Sunday, December 1, 2013

Engaging teachers with my research

One of the key challenges of my research is that in the course I'm performing my research on, my main role is not that of a teacher; it's that of a technologist. I'm a part of the team that develops the software that the students use, and that my social resource sharing tools are built into. This means that I don't have any direct influence of the students - I can't rock up to my lecture and say "hey you guys, post some resources, and interact through these tools". I can't make use of the tools a requirement for a pass mark in the course.

I've tried to turn this into a virtue - it makes my design research purer in a sense. If the students start using the tools, then it's the value of the tools themselves which is the reason, not other pressures on them to conform. But it would be nice to have some engagement with teachers, if some of them pointed students in the direction of these tools when asked by students how they could share curriculum materials. The staff running the course have decided that they'd rather not engage with these tools - they asked me specifically to ensure that the content in the social networking tools would be hidden from staff view, so that they wouldn't then get pressure to improve the curriculum based on the student resources. This was a bit disappointing, but understandable. What it means, though, is that staff who would have been interested in these tools, and would have encouraged students to use these tools, do not even know they exist. As a result they are probably suggesting the students set up their own wikis, Facebook pages, or other tools, to share learning resources. I've come across a few of these - one I found in the very nascent stage, and suggested the use of my sharing tool, but they have dropped off the radar; another went as far as finding project funding to build a wiki, but then I started working with them and added features to my system to meet their needs (they have also dropped off the radar, now interested in other projects).

I'm hoping I'm not rediscovering the well-understood model of teacher driven social learning - that's been done to death. It works, but its not new and interesting. I still want the students to spontaneously start using the tools built into their virtual learning environment, but I don't know if I'm barking up the wrong tree or if I just haven't yet found the right bits of interface design to lower the barriers to entry enough that they start flooding in.

Sunday, November 24, 2013

Social networks and the zombie apocalypse

Today I read a short story called Feature Development for Social Networking, by Ben Rosenbaum, which tells two parallel stories of the use and development of social networking features during the early stages of a zombie apocalypse. It was fascinating, as it was a very accurate portrayal of how these things actually go down in software feature development - the arguments about how a feature will be implemented (who can use the feature; precedents to justify certain aspects of the feature; what the feature can be integrated with; arguments about the approval process), and the rush to get the feature in at the right time are all very reminiscent of my experiences as a software developer.

Recorded data
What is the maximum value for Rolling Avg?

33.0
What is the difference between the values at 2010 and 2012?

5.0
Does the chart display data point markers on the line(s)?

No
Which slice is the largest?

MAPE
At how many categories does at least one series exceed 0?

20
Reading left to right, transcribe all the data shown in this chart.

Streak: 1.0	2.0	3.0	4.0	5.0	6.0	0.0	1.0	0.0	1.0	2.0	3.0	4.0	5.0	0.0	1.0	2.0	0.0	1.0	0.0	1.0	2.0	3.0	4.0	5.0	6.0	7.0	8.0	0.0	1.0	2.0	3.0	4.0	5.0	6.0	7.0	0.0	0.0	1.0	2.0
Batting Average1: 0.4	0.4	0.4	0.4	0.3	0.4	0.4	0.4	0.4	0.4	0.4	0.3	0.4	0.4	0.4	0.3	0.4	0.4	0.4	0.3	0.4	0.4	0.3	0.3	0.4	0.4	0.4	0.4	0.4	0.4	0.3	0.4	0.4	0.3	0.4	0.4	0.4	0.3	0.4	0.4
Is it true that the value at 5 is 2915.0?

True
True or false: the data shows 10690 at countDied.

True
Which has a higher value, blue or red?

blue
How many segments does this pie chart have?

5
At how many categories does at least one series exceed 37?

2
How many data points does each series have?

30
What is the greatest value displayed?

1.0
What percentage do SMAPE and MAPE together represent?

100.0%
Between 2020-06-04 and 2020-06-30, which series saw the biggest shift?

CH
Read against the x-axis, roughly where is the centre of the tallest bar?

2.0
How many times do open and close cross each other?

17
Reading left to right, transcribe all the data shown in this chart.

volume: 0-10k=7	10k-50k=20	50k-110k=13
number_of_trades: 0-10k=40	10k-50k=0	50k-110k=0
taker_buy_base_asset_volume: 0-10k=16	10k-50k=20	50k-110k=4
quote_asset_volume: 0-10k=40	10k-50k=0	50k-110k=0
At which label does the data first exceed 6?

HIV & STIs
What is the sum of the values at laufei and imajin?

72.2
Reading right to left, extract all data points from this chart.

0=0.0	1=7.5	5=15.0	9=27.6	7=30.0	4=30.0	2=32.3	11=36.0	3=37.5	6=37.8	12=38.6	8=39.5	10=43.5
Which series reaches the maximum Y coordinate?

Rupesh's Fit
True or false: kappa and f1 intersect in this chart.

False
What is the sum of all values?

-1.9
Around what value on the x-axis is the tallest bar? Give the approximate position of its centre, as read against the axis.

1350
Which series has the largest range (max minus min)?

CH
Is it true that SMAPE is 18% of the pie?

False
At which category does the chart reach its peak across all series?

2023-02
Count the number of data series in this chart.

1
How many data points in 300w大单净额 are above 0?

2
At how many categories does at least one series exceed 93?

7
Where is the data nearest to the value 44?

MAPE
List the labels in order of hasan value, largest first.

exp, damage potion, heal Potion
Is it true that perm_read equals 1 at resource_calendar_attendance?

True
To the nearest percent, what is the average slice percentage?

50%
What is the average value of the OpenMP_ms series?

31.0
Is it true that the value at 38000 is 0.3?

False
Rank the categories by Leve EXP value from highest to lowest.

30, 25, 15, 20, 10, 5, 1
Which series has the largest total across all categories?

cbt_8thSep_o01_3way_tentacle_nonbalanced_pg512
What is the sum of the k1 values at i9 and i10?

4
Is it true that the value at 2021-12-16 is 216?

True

◆ **Task list**:
- A) In the blog post, what did the staff running the course ask the writer to ensure about the content in the social networking tools?
- B) Rewrite the blog post from "Engaging teachers with" to "in the course.", changing "technologist" to "software developer".
The records above are separate from the blog post.

◆ **Your responses**:
- A) That it would be hidden from staff view.

- B)
Engaging teachers with my research

One of the key challenges of my research is that in the course I'm performing my research on, my main role is not that of a teacher; it's that of a software developer. I'm a part of the team that develops the software that the students use, and that my social resource sharing tools are built into. This means that I don't have any direct influence of the students - I can't rock up to my lecture and say "hey you guys, post some resources, and interact through these tools". I can't make use of the tools a requirement for a pass mark in the course.